- The Washington Times - Friday, April 15, 2005

NEW YORK — Cement. Railroads. Trucking. Steel. These aren’t sexy businesses, but they have something that adds to their appeal in the current investing climate: pricing power.

Unloved for years, “old economy” industries have piqued the interest of value-minded investors who say there is a growing need for the goods and services they provide. Asia’s humming economic growth is the most obvious factor, but there is another point in their favor — their own troubled pasts. Hard times have left only a few survivors in these deeply cyclical industries, so there is not a lot of competition as business heats up. But there is not much buzz about their future, either.

“If you were to get 1,000 investors together today and say, ‘How many of you would like to hear about Burlington Northern Santa Fe?’ You wouldn’t have many takers because the image of the railroad industry is based on what it used to be,” said Don Hodges, president of Hodges Capital Management Inc. in Dallas. “But if they make money year to year to year, that image will improve.”

Flash back to the year 2000: Wall Street was bored with old economy stocks; growth and high-tech shares were an obsession. But as competition grew, pricing pressures developed, margins declined and it became more difficult for the new economy names to make money. The legacy of that time can be seen in the communications industry today, where many players are scrabbling for the same business, and it’s not clear which will survive. There’s almost no doubt some will fail.

Compare that with old-fashioned industries that for years had too much capacity. As these businesses flagged, their infrastructure declined and many companies went broke.

“It’s almost a self-correcting process,” Mr. Hodges said. “One day you wake up, and there’s a shortage of capacity, a shortage of plants and products that you need to service industry. So all of the sudden those companies that are left begin to have pricing power.”

It’s happening in cement, steel and transports, Mr. Hodges said. But it might be a while before you hear about it from your broker, because Wall Street just isn’t that excited about it yet.

“My contrarian antenna goes up when I see areas of the market where price action is strong, where earnings trends have been favorable and Wall Street hasn’t jumped on board,” said Bernie Schaeffer, chairman of Schaeffer’s Investment Research in Cincinnati. “Sometimes it takes a while between the time a beaten down industry starts to really regain its health and Wall Street reorients its thinking … and it’s in this environment that investors have opportunities for good returns.”

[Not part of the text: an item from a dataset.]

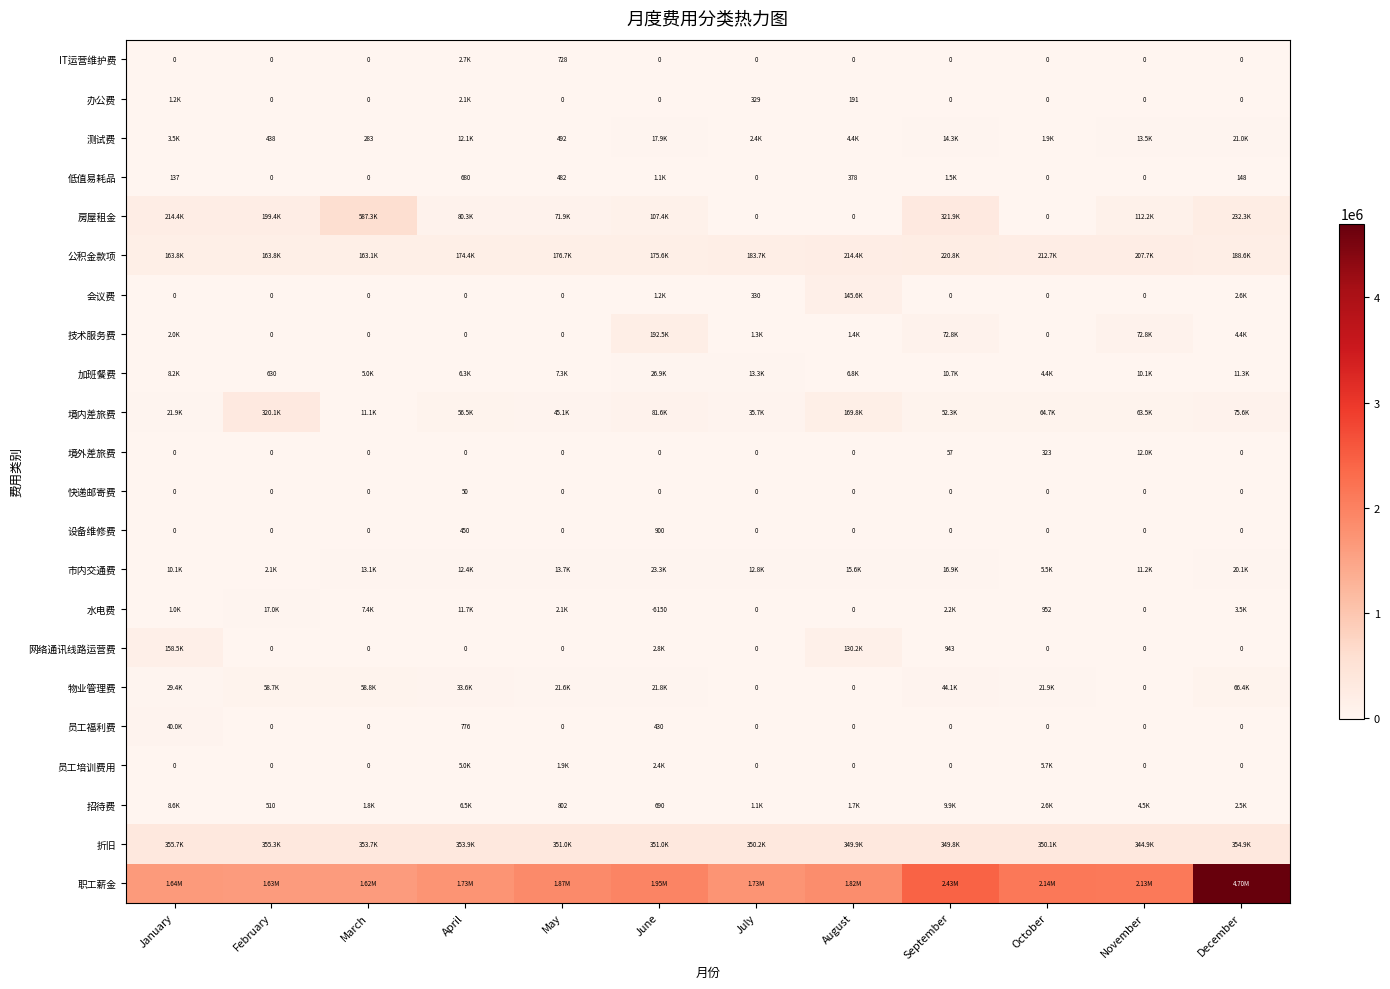

What is the maximum value for 房屋租金?

587253.0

Wall Street hasn’t hurried to paste “buy” ratings on these stocks, in part because many analysts believe rising demand for basic materials, pricing power commanded by railways and tightness in the trucking industry are temporary conditions. Some also think the stocks are already overvalued — a point Mr. Hodges and others dispute. But given the pace of global growth, economists say business is likely to be strong for a while.

“I think these conditions will linger,” said Michael Gregory, senior economist at BMO Nesbitt Burns of Chicago. “While you could get a healthy correction … we’re in a multiyear period where these industries are going to do very well. They probably don’t get the respect they deserve.”

One thing that works in their favor: It’s likely to take much longer for competition to develop in these industries than it did among the high-tech concerns, because such a large infrastructure is required.

For example, Mr. Hodges said, it can take years to get a permit for a cement plant, then even longer to actually build one. That’s good news for cement and aggregate rock producers already in business, such as Texas Industries Inc., Eagle Materials Inc. and Vulcan Materials Co.

Mr. Hodges, who started out as a broker with Merrill Lynch in Oklahoma City in 1960, later opened his own firm, and last month won a performance award from Lipper Inc. for delivering consistent returns through his mutual fund, has an eye for undiscovered trends.